"Middle Earth" was an old phrase used to refer to Western Europe in several Scandinavian languages. Tolkien, being a linguist, would have known this and chosen that turn of phrase deliberately.
PS: read "you" as in the collective you, not you specifically.
The problem with line of thought is that Lossarnach which mustered to Minas Tirith during the seige of Gondor were described as swarthy (i.e. dark skinned).
Also, the Easterlings were poignantly humanized by Sam.
"It was Sam's first view of a battle of Men against Men, and he did not like it much. He was glad that he could not see the dead face. He wondered what the man's name was and where he came from; and if he was really evil of heart, or what lies or threats had led him on the long march from his home; and if he would not really rather have stayed there in peace all in a flash of thought which was quickly driven from his mind."
All of this is a far cry from the stark dark people bad racism you've posted about a couple of times now.

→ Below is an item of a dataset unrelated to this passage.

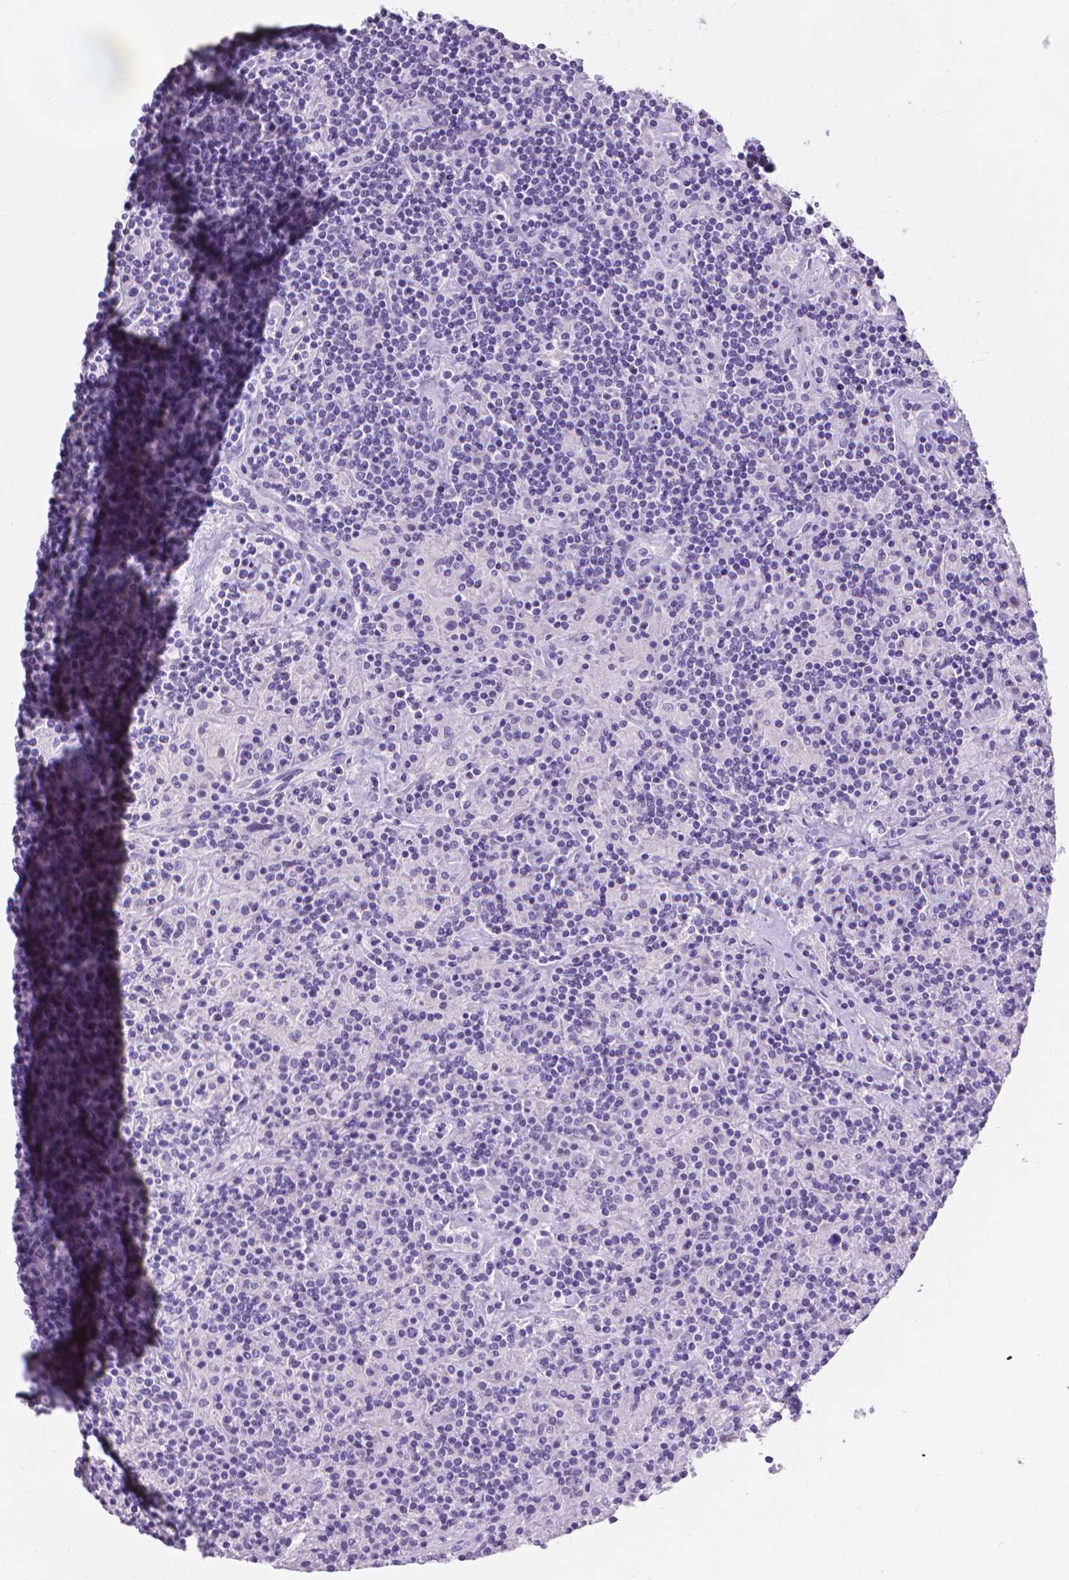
{"staining": {"intensity": "negative", "quantity": "none", "location": "none"}, "tissue": "lymphoma", "cell_type": "Tumor cells", "image_type": "cancer", "snomed": [{"axis": "morphology", "description": "Hodgkin's disease, NOS"}, {"axis": "topography", "description": "Lymph node"}], "caption": "There is no significant expression in tumor cells of lymphoma.", "gene": "XPNPEP2", "patient": {"sex": "male", "age": 70}}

Finally, the orcs also had slanted eyes, did Tolkien also hate Asians? Are Orcs supposed to be African or Asian? Pegging orcs as "dark people" simply doesn't fit as orcs don't closely match any ethnic group in particular. Orcs aren't even a single race for that matter. In any case, dark skinned=bad sounds a lot like allegory, which Tolkien finds distasteful. It is my theory that due to the time we all live in, you are (subconsciously most likely) hammering a square racism peg in a round hold.